«La certitude que tout est écrit nous annule ou fait de nous des fantômes» (Jorge Luis Borges, Fictions, « La bibliothèque de Babel »)
Cette phrase en épigraphe à F., le premier roman de l’écrivain français Luis Seabra, à paraître le 27 août 2014 aux éditions Rivages, est un défi en même temps qu’un aveu d’humilité, pour un roman qui court en effet le risque d’apparaître comme un pâle fantôme dans l’ombre de ces aînés extraordinaires, «Le procès» de Kafka et «Fictions» de Borges.
Prolongeant ces idées chères à certains hommes politiques de détecter la délinquance dès le plus jeune âge, de façon préventive, et de multiplier le nombre de prisons pour "défendre" la société, Luis Seabra imagine un monde totalitaire et effrayant apparenté au nôtre, un pays recouvert de centres de réclusions, où tous les individus, enfants ou adultes, potentiellement asociaux ou dangereux pour la société peuvent se retrouver enfermés entre quatre murs sans savoir pourquoi, et soumis à des programmes barbares de «reconditionnement», comprenant notamment des séances de lecture contraintes, pour leur faire accepter docilement leur destin de prisonnier.
«Il fallait pour commencer se débarrasser de la notion de faute et de ses corollaires, tout le lexique lié au châtiment.
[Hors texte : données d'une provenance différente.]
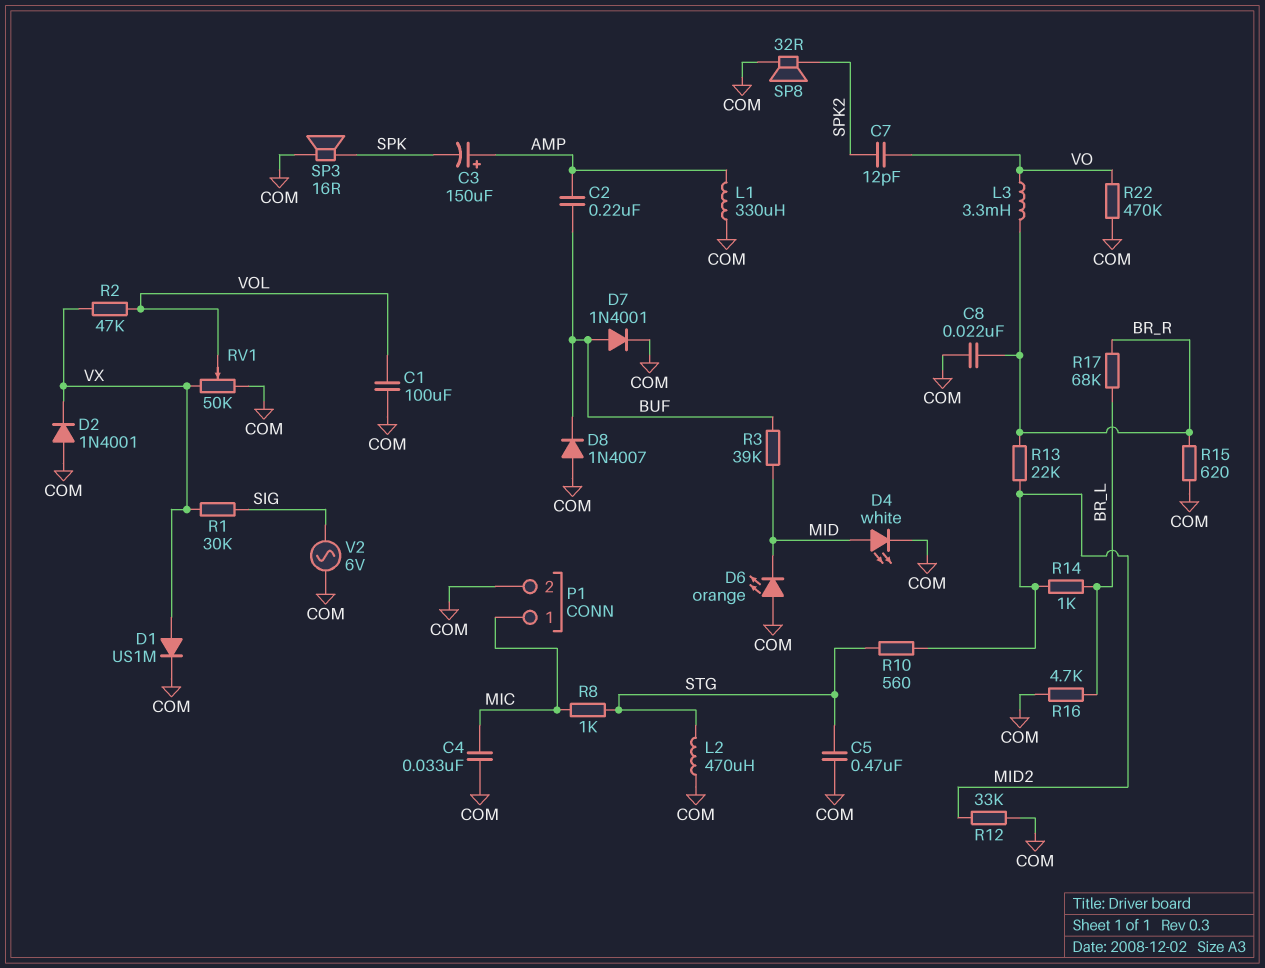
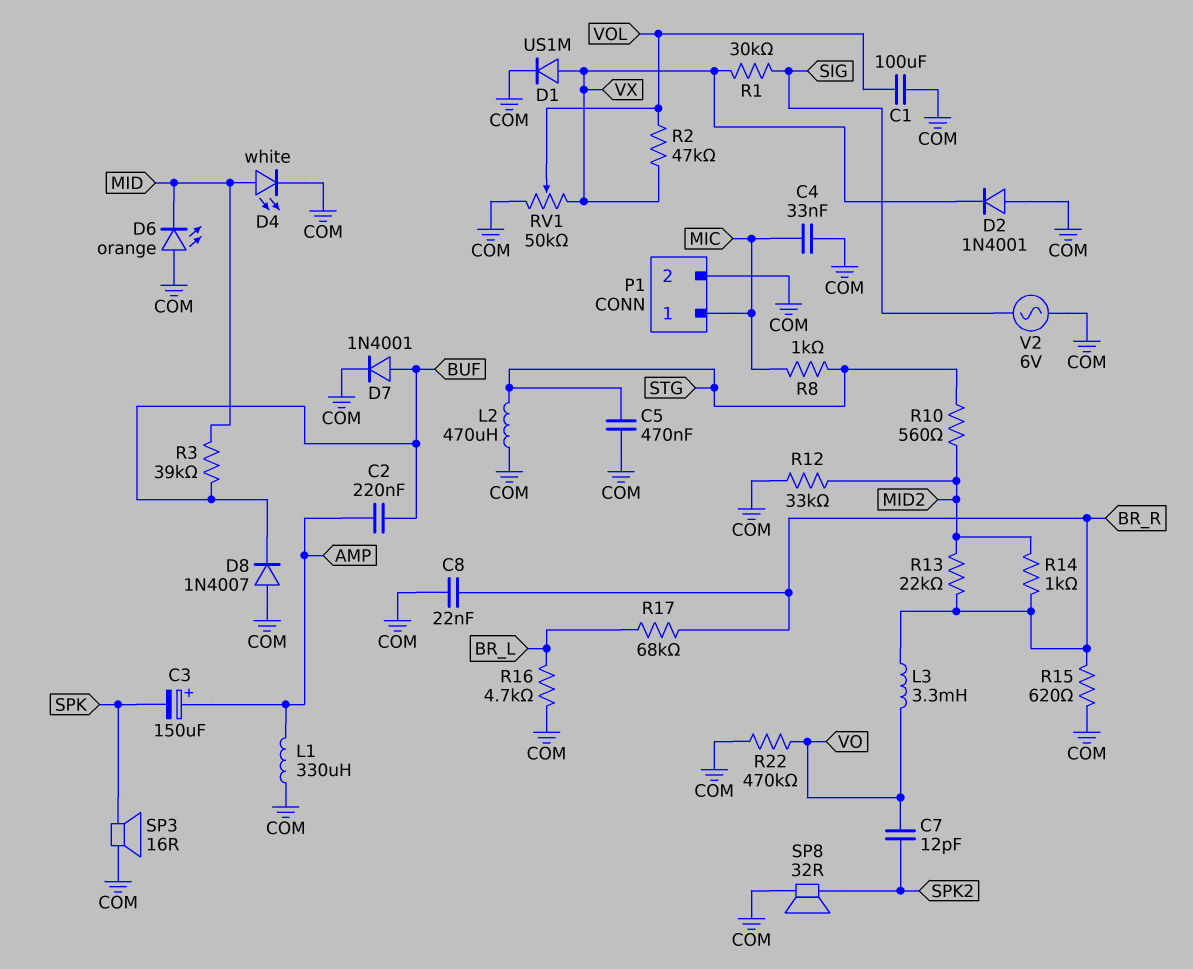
R14: 1k (BR_L, MID2) -> 1k (BR_R, MID2)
Le criminel n’était pas plus fautif de commettre un délit qu’un chien enragé de mordre un passant. Tous les experts s’accordaient désormais pour dire qu’il existait des prédispositions irréversibles à l’asocialité, à la marginalité et au crime, qui faisaient de certains individus des dangers permanents pour l’ordre social. […] Plus d’un dixième de la population se retrouvait à présent en situation de "séparation effective", euphémisme utilisé par l’administration qui avait banni le terme d’enfermement.»
Linz, un avocat, est l’un de ces détenus, ignorant les causes de son enfermement, ainsi que, semble-t-il, l’administration pénitentiaire.
Au fur et à mesure qu’on avance dans ce récit en trois parties, autour des voix de trois narrateurs, et que les éléments de l’histoire se dévoilent au lecteur dont la vision devient panoptique, les chausse-trappes et passages souterrains se multiplient à l’intérieur du récit, et tous les personnages porteurs d’un espoir initial s’avèrent finalement non fiables ou manipulateurs, révélant leurs masques grimaçants et leur double ou triple fond.
F. donne envie de suivre le parcours à venir d’un écrivain apparemment fasciné par Foucault. Mais à ce roman bref, d’une centaine de pages, écrit de manière froide, quasiment clinique, construisant dans les pas de Borges une histoire-labyrinthe aux multiples angles morts, il manque la limpidité du récit, si magique chez le grand maître argentin, pour réussir totalement cette alchimie complexe du clair et de l’obscur.